| About this task |
Copy out the text about William Chidley word for word, starting with "The paranoid pioneer" and going on through "The Answer.".
==== Text block
The paranoid pioneer William Chidley was a bearded, earnest-looking man who believed he could best set a living sexual example to the people of Australia if he walked around dressed in a toga.

He set out his ideas in a 1911 pamphlet entitled
The Answer.
Australians should change to a life of nudity, a diet of fruit and nuts and a ‘correct’ method of sexual intercourse, Chidley declared. He apparently based his theory on observations of the sex life of horses. Yet it wasn’t his ideas on intercourse that got him repeatedly arrested, but his silk toga-like tunic which the authorities considered indecent. He wore it because he believed that heavy clothing caused erections. And erections would lead to sexual overexcitement, ill health and an untimely death, as well as being ‘ugly things’ of which ‘we are all ashamed’.

Chidley’s erectophobia was stark proof that Victorian guilt was alive and thriving in early 20th-century Australia. He believed his erection-free scheme would some day save the world ‘from all its
misery, disease, crime, and ugliness’. Conventional sexual intercourse was killing us, he warned in
The Answer:
‘Our present coitus is a perversion and a shock. Any protoplasm that receives a shock contracts, and the brain actually becomes smaller as time goes on, through the repeated shocks of coition and becomes distorted in shape. The blood supply is perverted also, and this contributes towards the injury.’ To assist his case, the pamphlet contained line drawings showing married couples steadily deteriorating under the continual strain of lovemaking: ‘The delicate network of muscles on face and the eyes show it more plainly than any other part of the body’

Chidley had been born in 1860 in Victoria and was adopted as an infant by a toyshop owner who, it seems, belonged to an early free-love sect. But that did not stop the adolescent Chidley suffering torments of guilt and fear over his frequent masturbation: he had read a pamphlet by ‘a medical man in Melbourne’ which warned how his habit would lead to insanity and dissolution. Indeed, he grew up to become a photographer, painter and illustrator, living a rock’n’roll life of sex and drink. In 1882 he was in court on manslaughter charges following a street brawl. He was acquitted and soon afterwards met an actress, Ada Grantley, with whom he sporadically lived and travelled until she died in 1908.
========
==== Extracted information
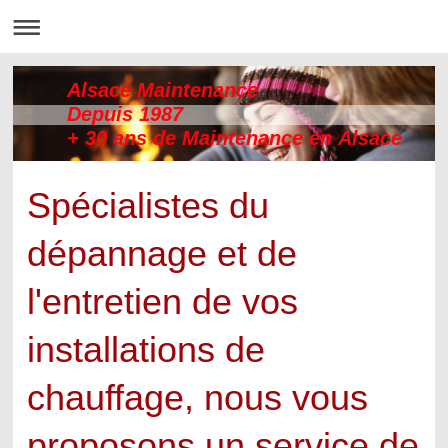
Alsace Maintenance
Depuis 1987
+ 30 ans de Maintenance en Alsace
Spécialistes du
dépannage et de
l'entretien de vos
installations de
chauffage, nous vous
proposons un service de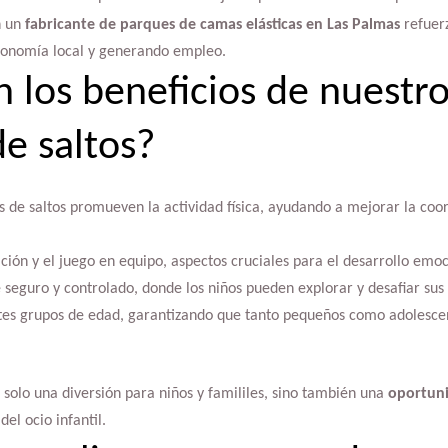
n un
fabricante de parques de camas elásticas en Las Palmas
refuerz
economía local y generando empleo.
n los beneficios de nuestr
e saltos?
de saltos promueven la actividad física, ayudando a mejorar la coord
ación y el juego en equipo, aspectos cruciales para el desarrollo emoci
eguro y controlado, donde los niños pueden explorar y desafiar sus lí
tes grupos de edad, garantizando que tanto pequeños como adolescen
 solo una diversión para niños y famililes, sino también una
oportun
el ocio infantil.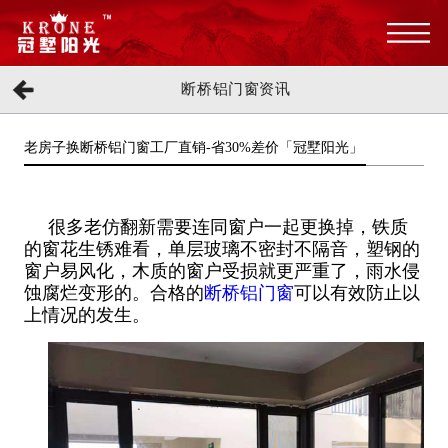
断桥铝门窗资讯
老房子换断桥铝门窗工厂直销-省30%差价「冠墅阳光」
很多老仿翻新需要连同窗户一起更换掉，铁质
的窗花生锈难看，单层玻璃不密封不隔音，塑钢的
窗户易风化，木质的窗户受损就更严重了，雨水侵
蚀腐烂变形的。合格的
断桥铝门窗
可以有效防止以
上情况的发生。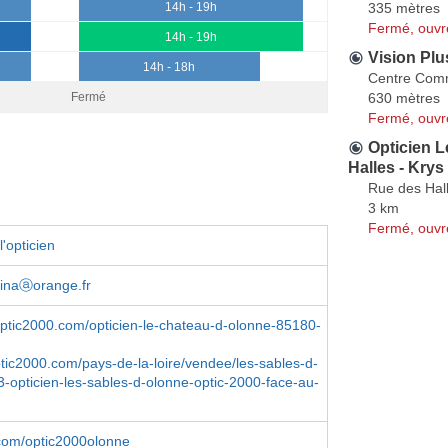
335 mètres
14h - 19h
Fermé, ouvr
14h - 19h
Vision Plu
14h - 18h
Centre Comm
630 mètres
Fermé
Fermé, ouvr
Opticien L
Halles - Krys
Rue des Hal
3 km
Fermé, ouvr
'opticien
rinaⓐorange.fr
optic2000.com/opticien-le-chateau-d-olonne-85180-
ptic2000.com/pays-de-la-loire/vendee/les-sables-d-
-opticien-les-sables-d-olonne-optic-2000-face-au-
com/optic2000olonne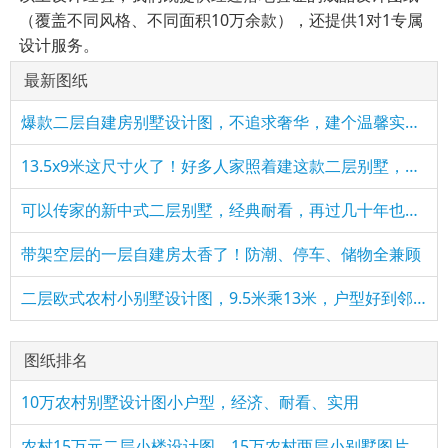
（覆盖不同风格、不同面积10万余款），还提供1对1专属
设计服务。
最新图纸
爆款二层自建房别墅设计图，不追求奢华，建个温馨实用的家
​13.5x9米这尺寸火了！好多人家照着建这款二层别墅，简单实用
可以传家的新中式二层别墅，经典耐看，再过几十年也不过时
带架空层的一层自建房太香了！防潮、停车、储物全兼顾
二层欧式农村小别墅设计图，9.5米乘13米，户型好到邻居求图纸
图纸排名
10万农村别墅设计图小户型，经济、耐看、实用
农村15万元二层小楼设计图，15万农村两层小别墅图片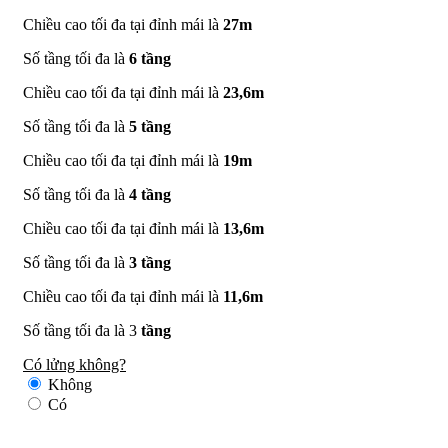
Chiều cao tối đa tại đỉnh mái là
27m
Số tầng tối đa là
6 tầng
Chiều cao tối đa tại đỉnh mái là
23,6m
Số tầng tối đa là
5 tầng
Chiều cao tối đa tại đỉnh mái là
19m
Số tầng tối đa là
4 tầng
Chiều cao tối đa tại đỉnh mái là
13,6m
Số tầng tối đa là
3 tầng
Chiều cao tối đa tại đỉnh mái là
11,6m
Số tầng tối đa là 3
tầng
Có lửng không?
Không
Có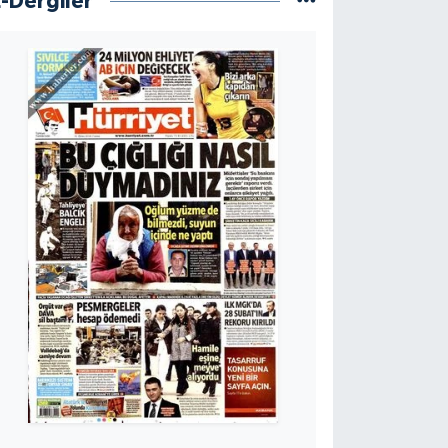
E-Dergiler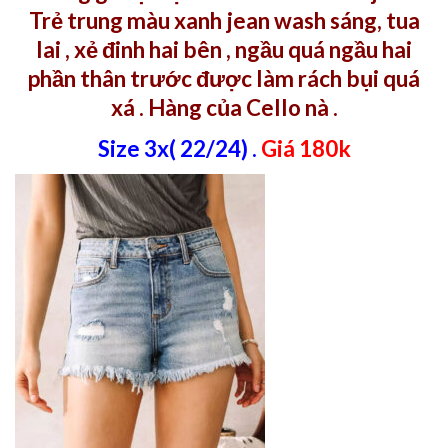
Trẻ trung màu xanh jean wash sáng, tua
lai , xẻ đinh hai bên , ngầu quá ngầu hai
phần thân trước được làm rách bụi quá
xá . Hàng của Cello nà .
Size 3x( 22/24) .
Giá 180k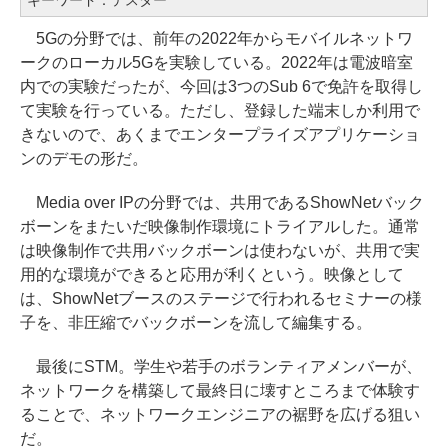
キーワード：テスター
5Gの分野では、前年の2022年からモバイルネットワ
ークのローカル5Gを実験している。2022年は電波暗室
内での実験だったが、今回は3つのSub 6で免許を取得し
て実験を行っている。ただし、登録した端末しか利用で
きないので、あくまでエンタープライズアプリケーショ
ンのデモの形だ。
Media over IPの分野では、共用であるShowNetバック
ボーンをまたいだ映像制作環境にトライアルした。通常
は映像制作で共用バックボーンは使わないが、共用で実
用的な環境ができると応用が利くという。映像として
は、ShowNetブースのステージで行われるセミナーの様
子を、非圧縮でバックボーンを流して編集する。
最後にSTM。学生や若手のボランティアメンバーが、
ネットワークを構築して最終日に壊すところまで体験す
ることで、ネットワークエンジニアの裾野を広げる狙い
だ。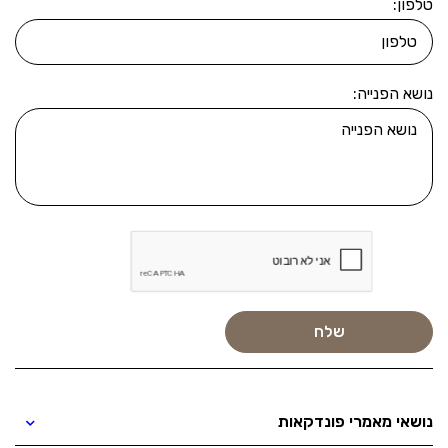
טלפון:
נושא הפנייה:
נושאי מאמרי פונדקאות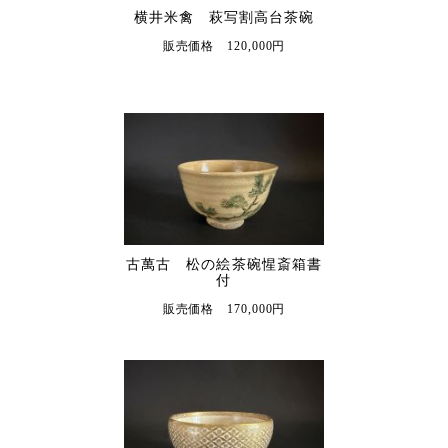
横井米禽 萩写割高台茶碗
販売価格 120,000円
古萬古 松の絵茶碗惺斎箱書
付
販売価格 170,000円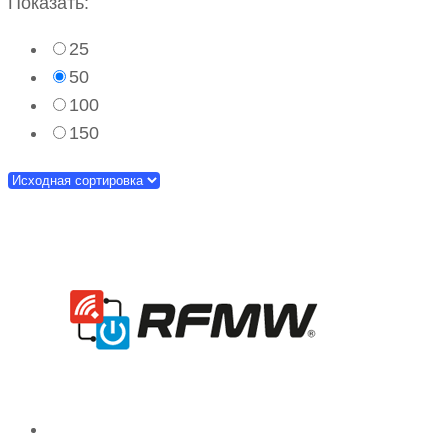
Показать:
25
50
100
150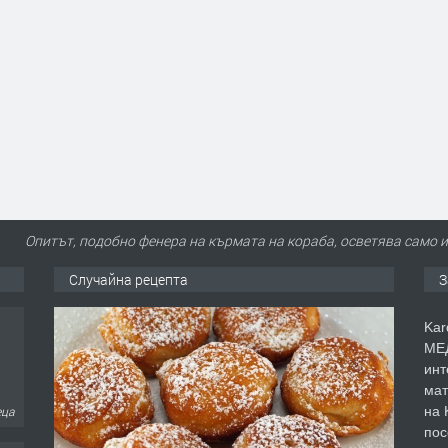
Опитът, подобно фенера на кърмата на кораба, осветява само 
Случайна рецепта
З
Kar
МЕД
инт
мат
на 
еца
пос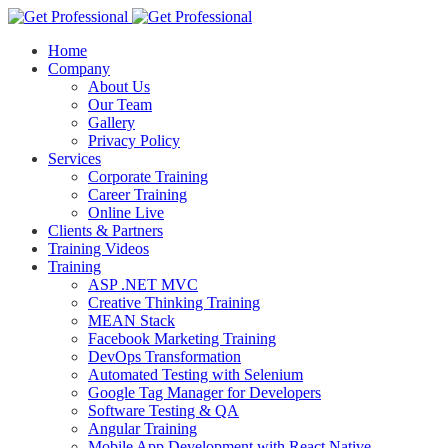
Home
Company
About Us
Our Team
Gallery
Privacy Policy
Services
Corporate Training
Career Training
Online Live
Clients & Partners
Training Videos
Training
ASP .NET MVC
Creative Thinking Training
MEAN Stack
Facebook Marketing Training
DevOps Transformation
Automated Testing with Selenium
Google Tag Manager for Developers
Software Testing & QA
Angular Training
Mobile App Development with React Native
========
| Finished task |
The paranoid pioneer William Chidley was a bearded, earnest-looking man who believed he could best set a living sexual example to the people of Australia if he walked around dressed in a toga.

He set out his ideas in a 1911 pamphlet entitled
The Answer.